Quand Emmanuele Zurlo a rejoint l'Italie il y a deux ans, la Squadra azzurra a renforcé son secteur offensif. Mais pas seulement. Pour sa première participation à la Coupe du Monde de Beach Soccer de la FIFA, le joueur de 27 ans est aujourd'hui le meilleur buteur de l'équipe. Avec sept réalisations en quatre matches, il coiffe tous ses coéquipiers. Au sens figuré… comme au sens propre.

Zurlo est aussi adroit balle au pied que ciseaux à la main. Il a donc gagné la confiance de la délégation italienne aussi bien pour faire trembler les filets adverses que pour faire tomber les cheveux en trop. "C'est avant tout un plaisir. Je me suis d'abord coupé les cheveux à moi-même. Après, j'ai réussi à avoir quelques 'cobayes', et le résultat a été plutôt bon. Le nombre de mes clients a augmenté et peu à peu, je suis devenu le coiffeur officiel de la sélection. Aujourd'hui, le chef de notre délégation est venu à notre hôtel pour que je lui coupe les cheveux", explique l'Italien au micro de FIFA.com. "Je fais le gros du travail à la machine, puis je peaufine avec les ciseaux".

Comme pour tout bon artisan, la reconnaissance a fini par venir. "Vous savez quoi ? L'autre jour, j'ai reçu un appel d'un joueur de la Suisse. Il m'a demandé si je pouvais lui couper les cheveux. Si ça commence à ne plus aller pour moi sur le sable, je saurai comment me reconvertir", lance-t-il en rigolant.

Le salon attendra
S'il maintient son niveau sur la plage, Zurlo devra patienter encore quelque temps avant d'ouvrir un salon de coiffure. Avant le coup d'envoi de Portugal 2015, il n'avait jamais disputé une Coupe du Monde. Aujourd'hui, après quatre rencontres au cours desquelles il a toujours été buteur, il est deuxième meilleur finisseur de la compétition avec sept réalisations, une de moins que le Paraguayen Pedro Morán et le Suisse Noel Ott, qui ont tous les deux fait leurs valises.

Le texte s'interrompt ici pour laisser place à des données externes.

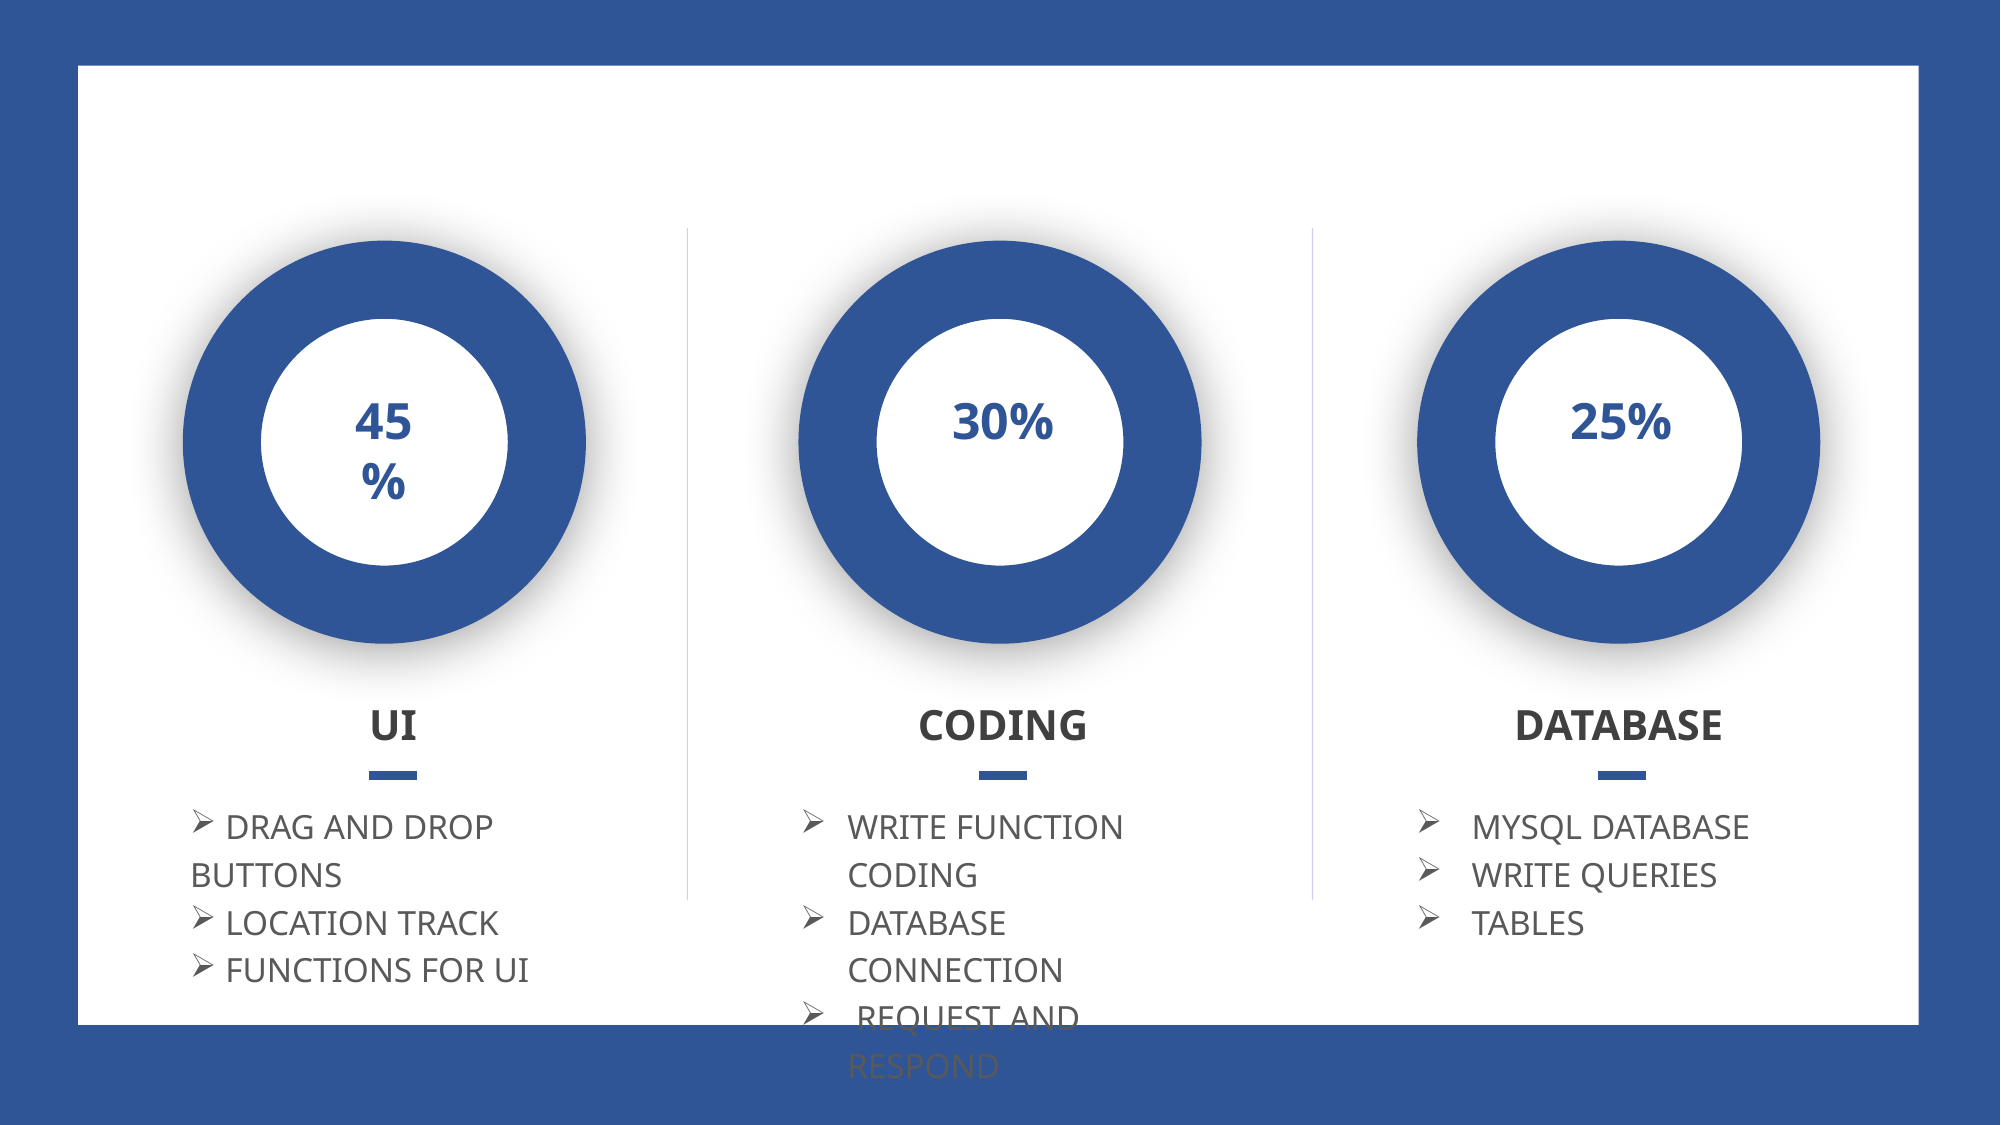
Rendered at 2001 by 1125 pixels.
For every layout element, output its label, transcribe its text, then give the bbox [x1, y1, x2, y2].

text_box CODING [865, 690, 1141, 756]
text_box [0, 0, 2000, 1125]
text_box DRAG AND DROP BUTTONS LOCATION TRACK FUNCTIONS FOR UI [175, 790, 611, 997]
text_box [836, 278, 1164, 606]
text_box [220, 278, 548, 606]
text_box UI [255, 690, 531, 756]
text_box MYSQL DATABASE WRITE QUERIES TABLES [1401, 790, 1837, 949]
text_box WRITE FUNCTION CODING DATABASE CONNECTION REQUEST AND RESPOND [785, 790, 1221, 1125]
text_box 30% [937, 382, 1069, 458]
text_box 45% [320, 382, 449, 518]
text_box DATABASE [1481, 690, 1757, 756]
text_box [77, 65, 1920, 1026]
text_box [1455, 278, 1783, 606]
text_box 25% [1556, 382, 1688, 458]
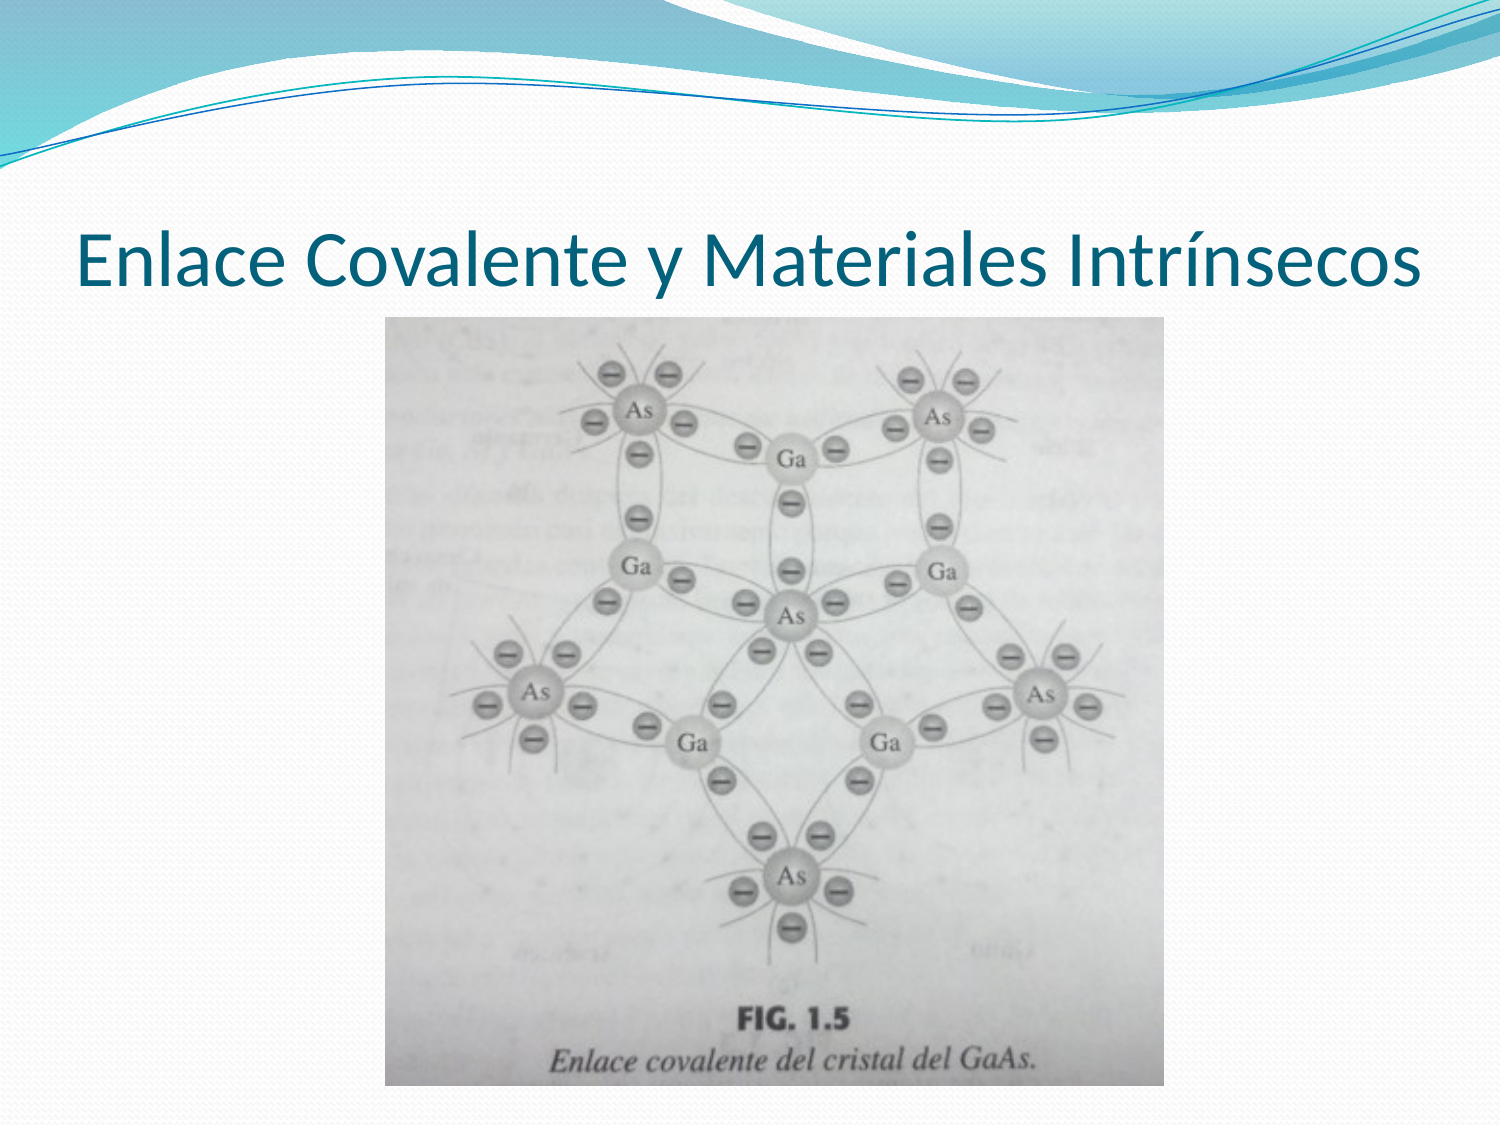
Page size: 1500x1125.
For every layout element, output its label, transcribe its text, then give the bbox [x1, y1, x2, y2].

"Pour être honnête, je suis le premier surpris, car je n'imaginais pas marquer autant de buts ici", poursuit Zurlo, auteur de deux des trois buts italiens, dont celui de la victoire 3:2, en quart de finale face au Japon. "Ces deux dernières années, j'ai appris à me sentir beaucoup plus à l'aise aux côtés de mes coéquipiers. Pas seulement offensivement, mais également dans le travail collectif que nous faisons pour revenir défendre chaque fois que nous perdons le ballon."

De fait, l'Italie possède la meilleure défense de la compétition, avec seulement neuf buts encaissés en quatre matches. Avec autant de sécurité derrière, il "suffit" pour s'imposer d'avoir quelqu'un devant, comme Zurlo, capable de transformer quelques opportunités. C'est comme ça que les Transalpins ont conquis, avec quatre victoires en autant de sorties, leur place en demi-finale contre Tahiti.

"Nous étions parfaitement conscients que contre l'Italie, il y aurait peu de buts, et qu'il allait falloir profiter de chaque opportunité", a commenté le technicien brésilien du Japon, Marcelo Mendes. "Nous connaissions Zurlo et sa qualité devant le but adverse. Nous avions mis au point un système pour le neutraliser. Ça a marché pendant un temps, mais c'est un très grand joueur. Il ne lui faut pas beaucoup d'occasions pour marquer."

Un très grand joueur. C'est d'ailleurs pourquoi il n'est pas encore très connu comme coiffeur.